Testing US Oil Export Ban Carries Risks
Companies eager to export U.S. oil face fines and other risks if they stray from government-approved practices, trade lawyers said this week, but the challenge is figuring out what the government allows because its rulings have so far been private.
As the drilling boom floods the Gulf Coast with light oil that local refineries cannot easily process, energy companies are under pressure to sell the petroleum to global markets, despite a 40-year ban on crude exports. A 20 percent drop in oil prices this fall has also made them anxious to find new buyers.

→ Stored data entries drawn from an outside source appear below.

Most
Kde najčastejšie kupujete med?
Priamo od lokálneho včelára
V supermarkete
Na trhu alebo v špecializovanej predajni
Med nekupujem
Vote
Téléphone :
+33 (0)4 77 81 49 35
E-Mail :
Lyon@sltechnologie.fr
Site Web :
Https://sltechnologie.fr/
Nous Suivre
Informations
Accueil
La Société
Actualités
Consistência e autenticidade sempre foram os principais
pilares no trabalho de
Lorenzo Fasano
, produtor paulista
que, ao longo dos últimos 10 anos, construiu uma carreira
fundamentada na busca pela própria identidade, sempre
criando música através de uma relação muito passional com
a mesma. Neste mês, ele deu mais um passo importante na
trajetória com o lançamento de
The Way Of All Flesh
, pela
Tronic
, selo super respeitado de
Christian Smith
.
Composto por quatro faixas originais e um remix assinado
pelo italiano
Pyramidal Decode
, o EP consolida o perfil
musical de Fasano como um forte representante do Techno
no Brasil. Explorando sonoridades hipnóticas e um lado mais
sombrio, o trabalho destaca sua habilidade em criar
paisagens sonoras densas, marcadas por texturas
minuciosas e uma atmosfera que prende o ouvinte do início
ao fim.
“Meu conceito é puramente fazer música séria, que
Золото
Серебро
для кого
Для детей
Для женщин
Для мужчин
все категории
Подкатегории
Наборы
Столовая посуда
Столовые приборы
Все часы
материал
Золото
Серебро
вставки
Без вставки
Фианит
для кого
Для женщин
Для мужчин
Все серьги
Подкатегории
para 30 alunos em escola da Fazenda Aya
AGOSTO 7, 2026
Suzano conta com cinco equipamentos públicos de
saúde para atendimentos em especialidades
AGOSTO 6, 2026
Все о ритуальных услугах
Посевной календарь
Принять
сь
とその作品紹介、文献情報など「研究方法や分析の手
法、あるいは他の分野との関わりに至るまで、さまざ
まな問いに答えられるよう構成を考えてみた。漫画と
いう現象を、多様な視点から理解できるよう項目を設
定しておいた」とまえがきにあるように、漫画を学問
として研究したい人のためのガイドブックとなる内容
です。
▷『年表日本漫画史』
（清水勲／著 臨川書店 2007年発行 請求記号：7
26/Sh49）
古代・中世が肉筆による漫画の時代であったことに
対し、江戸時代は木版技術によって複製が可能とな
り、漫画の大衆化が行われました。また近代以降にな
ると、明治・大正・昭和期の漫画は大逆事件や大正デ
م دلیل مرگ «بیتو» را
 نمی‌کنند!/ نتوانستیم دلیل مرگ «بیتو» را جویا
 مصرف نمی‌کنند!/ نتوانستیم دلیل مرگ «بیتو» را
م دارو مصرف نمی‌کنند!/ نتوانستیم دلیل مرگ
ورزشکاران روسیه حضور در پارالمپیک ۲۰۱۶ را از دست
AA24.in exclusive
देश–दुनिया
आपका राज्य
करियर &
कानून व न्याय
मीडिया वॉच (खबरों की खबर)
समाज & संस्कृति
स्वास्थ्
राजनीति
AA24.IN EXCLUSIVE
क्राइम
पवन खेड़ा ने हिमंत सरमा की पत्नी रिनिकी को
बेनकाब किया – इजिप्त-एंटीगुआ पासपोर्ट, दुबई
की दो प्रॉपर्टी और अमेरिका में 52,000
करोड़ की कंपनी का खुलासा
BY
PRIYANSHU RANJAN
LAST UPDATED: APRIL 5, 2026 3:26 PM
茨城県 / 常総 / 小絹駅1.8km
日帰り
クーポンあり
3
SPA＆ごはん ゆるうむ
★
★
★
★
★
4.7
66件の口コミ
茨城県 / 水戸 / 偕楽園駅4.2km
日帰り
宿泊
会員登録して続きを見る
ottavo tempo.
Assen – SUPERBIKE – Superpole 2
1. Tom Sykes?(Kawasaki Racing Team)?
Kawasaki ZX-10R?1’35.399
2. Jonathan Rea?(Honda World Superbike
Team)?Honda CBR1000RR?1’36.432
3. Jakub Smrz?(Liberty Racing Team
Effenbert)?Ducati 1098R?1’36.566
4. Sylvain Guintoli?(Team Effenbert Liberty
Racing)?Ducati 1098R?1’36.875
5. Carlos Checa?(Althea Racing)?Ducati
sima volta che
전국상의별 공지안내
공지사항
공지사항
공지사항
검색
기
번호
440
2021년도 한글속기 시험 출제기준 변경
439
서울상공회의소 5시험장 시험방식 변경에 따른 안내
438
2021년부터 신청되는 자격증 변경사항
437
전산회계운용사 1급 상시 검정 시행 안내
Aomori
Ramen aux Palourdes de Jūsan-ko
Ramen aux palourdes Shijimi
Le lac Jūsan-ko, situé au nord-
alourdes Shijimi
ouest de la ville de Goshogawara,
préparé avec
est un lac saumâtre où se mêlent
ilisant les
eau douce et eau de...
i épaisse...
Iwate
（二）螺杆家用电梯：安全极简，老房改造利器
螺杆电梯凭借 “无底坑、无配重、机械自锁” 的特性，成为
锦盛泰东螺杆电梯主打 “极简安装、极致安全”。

The Obama administration this summer put a hold on more than 20 new applications for exports of minimally processed light oil called condensate after issuing two approvals for the fuel. That has pushed companies to consider exporting condensate without specific governmental approval.
The Commerce Department's approvals to Pioneer Natural Resources Co and Enterprise Product Partners LP this year were issued as private letters, which makes it hard for other drillers to discern exactly what petroleum the government considers legal.
But the general parameters require oil producers to put the condensate through a distillation process for it to be considered a petroleum product like gasoline or heating oil. Products, unlike crude, are exempt from the ban that Congress passed after the Arab oil embargo of the 1970s.
"It's very unlikely that a company going to that kind of effort, actually having light condensate run through a distillation tower ... would be getting whacked with any major penalty," said Alan Dunn, a trade lawyer at Stewart and Stewart.
BHP Billiton Ltd said this week it had determined that its condensate meets the legal criteria for export as it is similar to the shipments the Commerce Department has approved. The Anglo-Australian mining company has contracted to a sell a cargo of the oil to Swiss trader Vitol.
Friendly Congress
U.S. midterm elections this week put Republicans in control of both houses of Congress, an outcome many expect to hasten measures that would relax or end the ban on exporting crude.
But nobody expects Congress to act soon. Condensate producers wishing to export now "must engage in strict due diligence to ensure compliance with rulings" by the Commerce Department, another lawyer said at an off-the-record workshop on condensates at the U.S. Energy Information Administration in September.
For example, if the feedstock is too heavy to be considered condensate, if the distillation process is too light, or if the finished condensate is not kept separately from other crudes before it reaches the shipping vessel, a company could face a civil fine from the Commerce Department.
A civil fine could be twice the amount of the transaction, Dunn said. It could be mitigated, and perhaps reduced to a warning letter, if the producer had gotten a legal opinion that it was not outside the boundaries of the export ban.
The fine also could hurt the company's reputation, as end buyers are wary of legal risks to suppliers.
A far worse legal problem would develop if a company strays from what the Commerce Department approved and mixes condensate derived from oil wells into similar petroleum that comes from natural gas fields, and tries to get away with it, Dunn said.
"That's a crime" that could also mean action by the Justice Department, jail time and million-dollar fines on top of the civil penalties, he added.
But as long as companies are trying to mirror what has been approved, they should be safe, said a Washington-based trade lawyer who requested anonymity due to the sensitive nature of oil exports.
"To the extent companies are shipping the exact same stuff that has been approved," the lawyer said, "... they would have a pretty strong legal argument that this is none of the Commerce Department's business."